One common method used to study the effects of culture on behaviour is the correlational study. This method involves measuring the strength of a relationship between two or more co-variables. In correlational studies on the effects of culture on behaviour, one variable is related to culture (e.g. cultural dimensions) and the other is related to behaviour (e.g. conformity, mate preference or helping others). The results might show a positive correlation (which means as one variable increases, so does the other) or a negative correlation (as one variable increases, the other decreases).
Unlike experimental studies that investigate the effects of an independent variable on a dependent variable, a correlational study doesn’t have IVs and DVs because we don’t know the direction of the relationship. There are also not enough controls put in place, so effects of extraneous variables aren’t controlled and may be influencing the relationship. This is a major limitation that will be explained later.
How are correlational studies conducted?
Correlational studies on culture and behaviour must first gather data on the co-variables in the study. In psychological studies one co-variable is nearly always a measure of behaviour or cognitive process. Cultural factors studied in correlational studies are often related to cultural dimensions. For example, a culture’s score on the individualism/collectivism scale could be a co-variable. Questionnaires are commonly used to gather the data needed to calculate the correlation.

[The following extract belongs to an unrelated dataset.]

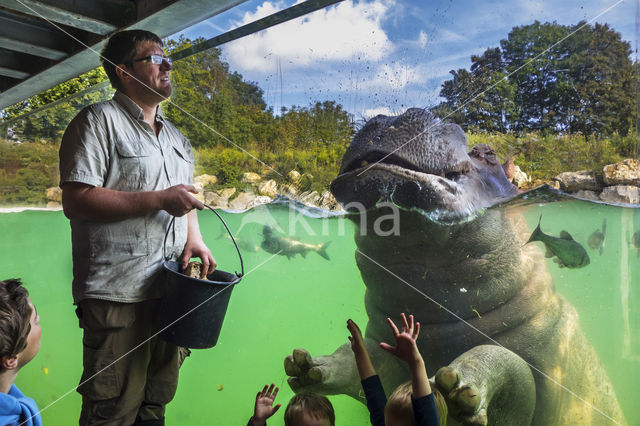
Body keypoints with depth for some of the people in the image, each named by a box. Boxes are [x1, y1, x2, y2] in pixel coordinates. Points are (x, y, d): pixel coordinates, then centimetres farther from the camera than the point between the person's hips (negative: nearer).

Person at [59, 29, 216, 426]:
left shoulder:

Why are correlational studies conducted?
One major reason correlation studies are conducted is because they allow researchers to study variables that are naturally occuring in large populations. However, unlike natural or quasi-experiments, there is no identifiable “treatment” because either there are too many possible extraneous variables and/or the variable is an innate personal quality (like cultural background) and so this isn’t considered an independent variable. We can also conduct correlational studies to see if a relationship does exist, and from these findings experimental studies can then be designed to explore the relationship further.
What are some examples?
- Evolution and culture in mate preferenceBuss (1989): This study gathered data over 10,000 participants in order to study cross-cultural similarities and differences in mate preference across cultures. The results showed that there was a correlation between cultural values (individualism/collectivism) and mate preference. For example, males from collectivist cultures placed a higher preference on domestic skills and chastity, whereas females from collectivist cultures placed more emphasis on social status and ambition. (Read more here).
- The importance of love in marriage – Levine et al. (1995): This study found correlations between 11 different cultures and the importance placed on love in a marriage. When asked if they would marry someone who had everything they desired, participants from the collectivist cultures of India, Pakistan and Thailand were more likely to say yes, even if they were not in love with that person (when compared to people from the USA, UK and Australia. The results also showed a positive correlation between cultures that placed more emphasis on love (individualistic cultures) and divorce rates.
- Helping others – Levine et al. (2001): This study gathered data from 23 cities around the world. One co-variable was the rate of helping, which was measured by things like how many people would help a blind person cross the street, post a dropped envelope or pick up someone’s dropped pen. Other co-variables were GPD (gross domestic product – a measure of a country’s wealth), life pace (measured by how fast people walk) and individualism/collectivism. The results showed a strong negative correlation between GDP and helping others, as well as a negative correlation between life pace and help. There was a correlation between individualism/collectivism and helping (i.e. collectivist cultures were more likely to help), but this correlation was weak. This is a good example of the benefits of using a correlational method because the strength of relationships between variables can be compared.
What are the limitations?
- Correlation does not mean causation: this is the fundamental limitation of using correlational studies. Just because two variables are related, it doesn’t mean that one is causing the other. For example, we might want to conclude that having lots of wealth (high GDP) causes people to not want to help others as they become greedy and selfish. But could it be that not helping others was what caused their wealth? When we’re not sure which direction the relationship is working as in this example, we call this bidirectional ambiguity.
- Too many extraneous variables: another way to explain limitations of correlational studies is to not only show how A could influence B, but also how B could influence A (i.e. explain bidirectional ambiguity), but also how C could be influencing A or B. For example, in studies comparing individualistic and collectivist cultures like Levine’s on the importance of love, we could conclude that variable A (cultural values of ind/coll) is affecting B (how important love is), but could religious beliefs (variable C) be a factor? USA, UK and Australia are Western, predominantly Christian countries, compared with Muslim, Hindu and Buddhism for Pakistan, India and Thailand, respectively.
Exam Tip: Technically speaking, the IB could ask about the use of research methods on “cultural origins of behaviour and cognition” or “cultural influences on individual attitudes, identity and behaviours.” My advice is to keep it simple and make sure you can explain how correlational studies are used to study the effects of culture on behaviour.